▶ _SOURCE MATERIAL_:
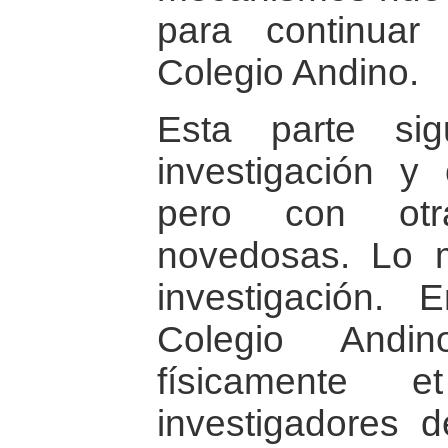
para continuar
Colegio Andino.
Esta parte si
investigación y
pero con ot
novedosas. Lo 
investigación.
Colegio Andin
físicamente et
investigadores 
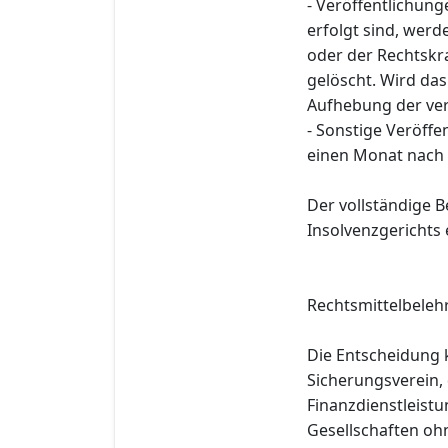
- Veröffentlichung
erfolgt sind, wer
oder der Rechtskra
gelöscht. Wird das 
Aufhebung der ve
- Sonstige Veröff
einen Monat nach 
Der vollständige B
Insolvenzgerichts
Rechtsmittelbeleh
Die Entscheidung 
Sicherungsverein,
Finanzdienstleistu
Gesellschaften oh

▶ _PROBLEM DESCRIPTION_:
Retype each line of the data exactly, beginning with the first; include the line containing "Rechtsmittelbeleh" and stop there, skipping every picture.

▶ _SOLUTION FOR THIS TASK_:
para continuar
Colegio Andino.
Esta parte si
investigación y
pero con ot
novedosas. Lo 
investigación.
Colegio Andin
físicamente et
investigadores 
- Veröffentlichung
erfolgt sind, wer
oder der Rechtskra
gelöscht. Wird das 
Aufhebung der ve
- Sonstige Veröff
einen Monat nach 
Der vollständige B
Insolvenzgerichts
Rechtsmittelbeleh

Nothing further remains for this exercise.